*DOCUMENT SECTION*:
There are two eminent Irishmen now in the House of Commons--Lord
Castlereagh and Mr. Canning--who will subscribe to the justness of
every syllable we have said upon this subject, and who have it in
their power, by making it the condition of their remaining in
office, to liberate their native country, and raise it to its just
rank among the nations of the earth. Yet the Court buys them over,
year after year, by the pomp and perquisites of office; and year
after year they come into the House of Commons, feeling deeply, and
describing powerfully, the injuries of five millions of their
countrymen--and CONTINUE members of a government that inflicts those
evils, under the pitiful delusion that it is not a Cabinet Question,
as if the scratchings and quarrellings of Kings and Queens could
alone cement politicians together in indissoluble unity, while the
fate and torture of one-third of the empire might be complimented
away from one minister to another, without the smallest breach in
their Cabinet alliance. Politicians, at least honest politicians,
should be very flexible and accommodating in little things, very
rigid and inflexible in great things. And is this NOT a great
thing? Who has painted it in finer and more commanding eloquence
than Mr. Canning? Who has taken a more sensible and statesmanlike
view of our miserable and cruel policy than Lord Castlereagh? You
would think, to hear them, that the same planet could not contain
them and the oppressors of their country--perhaps not the same solar
system. Yet for money, claret, and patronage, they lend their
countenance, assistance, and friendship to the Ministers who are the
stern and inflexible enemies to the emancipation of Ireland!

*WORK INSTRUCTION 1*: According to the passage on Irish emancipation, in return for what three things do the two statesmen lend their support to the Ministers?
*WORK INSTRUCTION 2*: Could you edit the records from the line with "right shoulder: (744, 265, 6)" through the last line of the records, changing "hip" to "pelvis" and leaving everything else unchanged?
The records have no connection to the passage on Irish emancipation.

*DATA TO USE*:
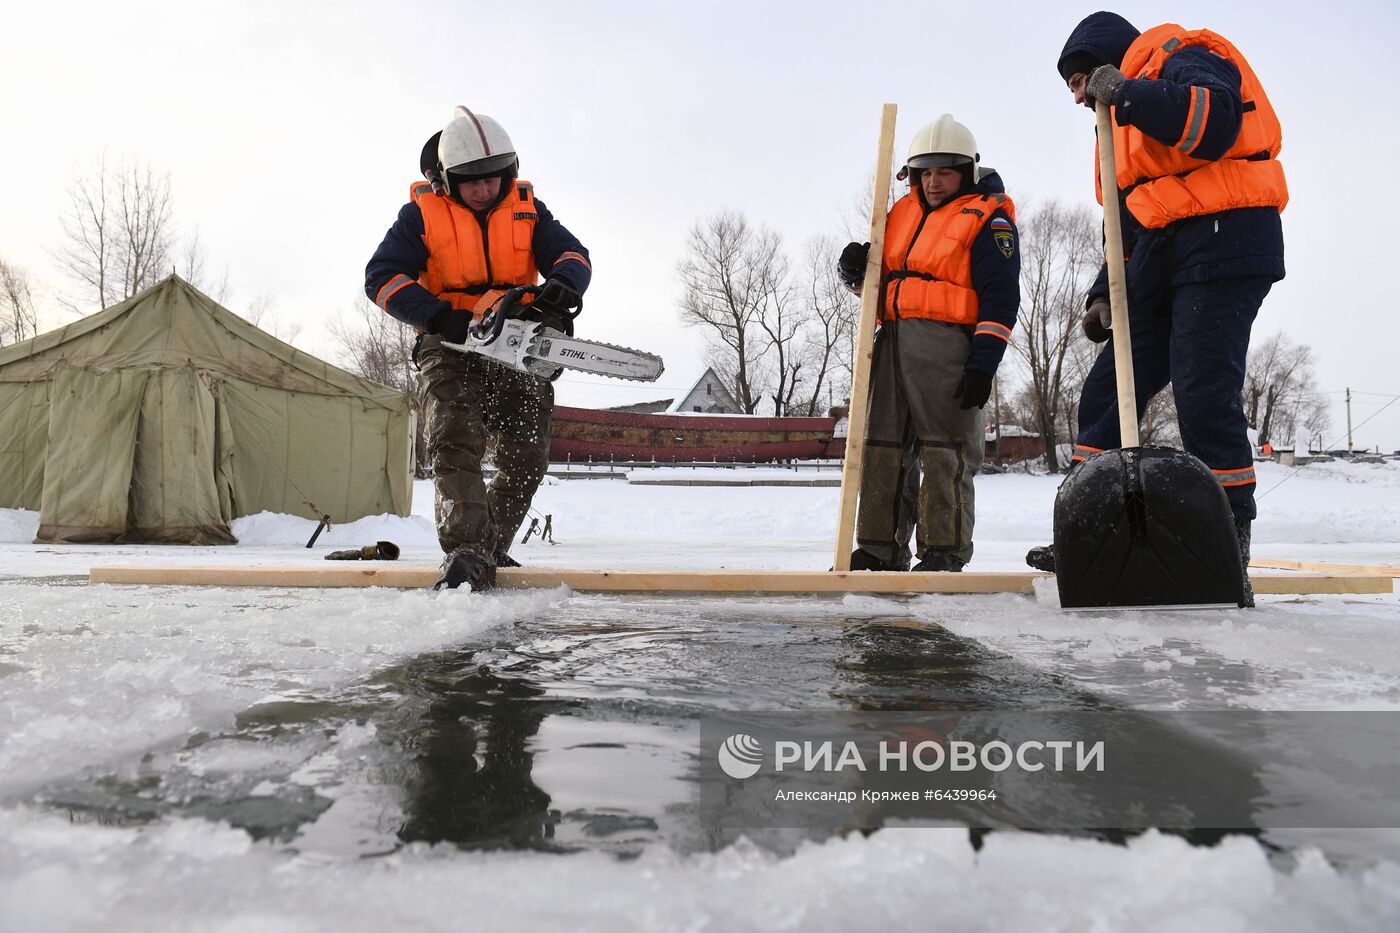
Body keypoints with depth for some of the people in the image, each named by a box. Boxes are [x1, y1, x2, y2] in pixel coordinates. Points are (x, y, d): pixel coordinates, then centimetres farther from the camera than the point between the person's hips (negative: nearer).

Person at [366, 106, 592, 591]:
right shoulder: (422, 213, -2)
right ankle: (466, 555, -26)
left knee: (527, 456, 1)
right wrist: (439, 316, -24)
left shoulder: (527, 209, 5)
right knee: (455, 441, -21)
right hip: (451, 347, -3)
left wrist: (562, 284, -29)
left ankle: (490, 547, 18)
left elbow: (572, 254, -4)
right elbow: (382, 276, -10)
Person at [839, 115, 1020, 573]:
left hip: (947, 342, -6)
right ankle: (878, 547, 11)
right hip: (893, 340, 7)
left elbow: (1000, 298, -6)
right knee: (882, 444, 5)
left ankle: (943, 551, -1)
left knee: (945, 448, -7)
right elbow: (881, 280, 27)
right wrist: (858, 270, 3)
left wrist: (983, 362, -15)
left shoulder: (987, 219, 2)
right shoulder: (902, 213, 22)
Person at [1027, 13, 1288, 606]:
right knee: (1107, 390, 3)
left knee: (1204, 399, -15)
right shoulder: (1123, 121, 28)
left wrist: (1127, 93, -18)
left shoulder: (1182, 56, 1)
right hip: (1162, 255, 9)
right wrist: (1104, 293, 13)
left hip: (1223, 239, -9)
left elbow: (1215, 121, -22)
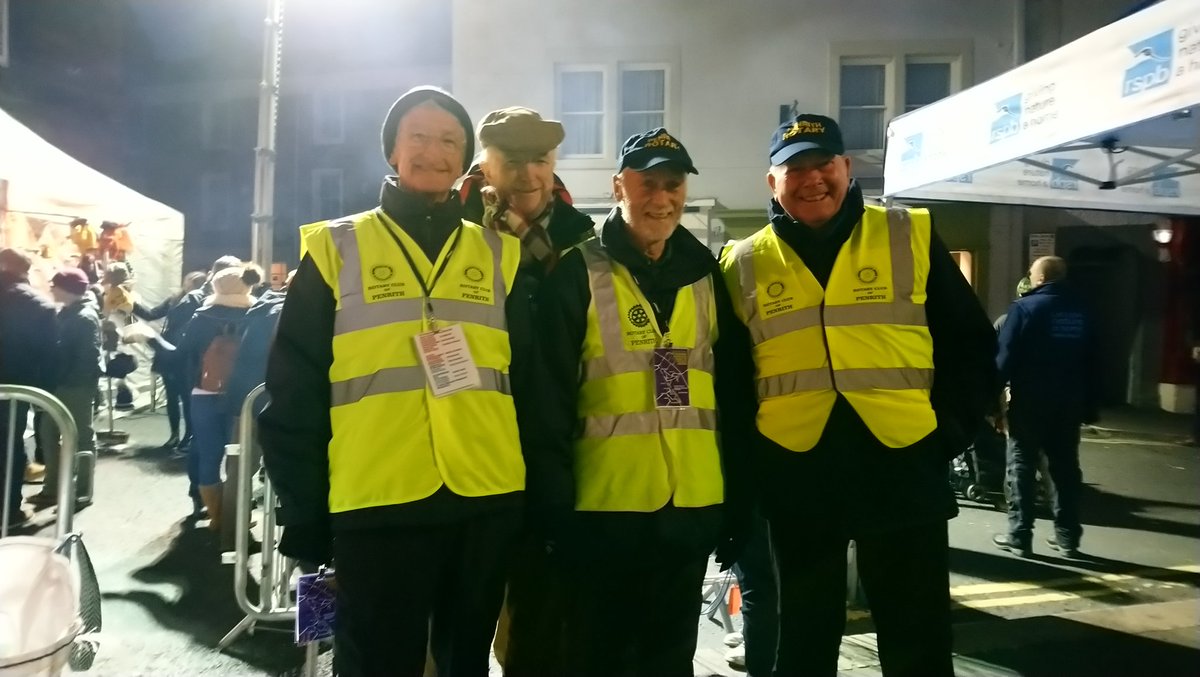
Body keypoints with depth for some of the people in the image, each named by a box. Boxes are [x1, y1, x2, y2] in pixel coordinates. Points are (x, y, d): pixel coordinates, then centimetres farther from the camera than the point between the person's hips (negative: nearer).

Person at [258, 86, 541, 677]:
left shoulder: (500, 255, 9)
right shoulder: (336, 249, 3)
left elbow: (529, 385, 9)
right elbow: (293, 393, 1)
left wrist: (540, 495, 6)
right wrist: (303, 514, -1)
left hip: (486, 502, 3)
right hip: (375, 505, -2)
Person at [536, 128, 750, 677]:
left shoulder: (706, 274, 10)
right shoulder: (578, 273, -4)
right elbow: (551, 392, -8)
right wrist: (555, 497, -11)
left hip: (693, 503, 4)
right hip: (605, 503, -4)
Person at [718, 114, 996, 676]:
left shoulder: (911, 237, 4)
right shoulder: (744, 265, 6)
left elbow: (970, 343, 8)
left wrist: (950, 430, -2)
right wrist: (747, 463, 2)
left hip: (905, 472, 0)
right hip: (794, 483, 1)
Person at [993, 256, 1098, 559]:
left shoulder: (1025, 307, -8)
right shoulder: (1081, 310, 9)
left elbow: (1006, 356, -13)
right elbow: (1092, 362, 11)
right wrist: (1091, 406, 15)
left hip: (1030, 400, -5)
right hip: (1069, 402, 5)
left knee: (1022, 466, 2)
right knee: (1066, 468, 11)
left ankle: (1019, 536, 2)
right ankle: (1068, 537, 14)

*RESPONSE 1*: Money, claret, and patronage.

*RESPONSE 2*:
right shoulder: (744, 265, 6)
left elbow: (970, 343, 8)
left wrist: (950, 430, -2)
right wrist: (747, 463, 2)
left pelvis: (905, 472, 0)
right pelvis: (794, 483, 1)
Person at [993, 256, 1098, 559]:
left shoulder: (1025, 307, -8)
right shoulder: (1081, 310, 9)
left elbow: (1006, 356, -13)
right elbow: (1092, 362, 11)
right wrist: (1091, 406, 15)
left pelvis: (1030, 400, -5)
right pelvis: (1069, 402, 5)
left knee: (1022, 466, 2)
right knee: (1066, 468, 11)
left ankle: (1019, 536, 2)
right ankle: (1068, 537, 14)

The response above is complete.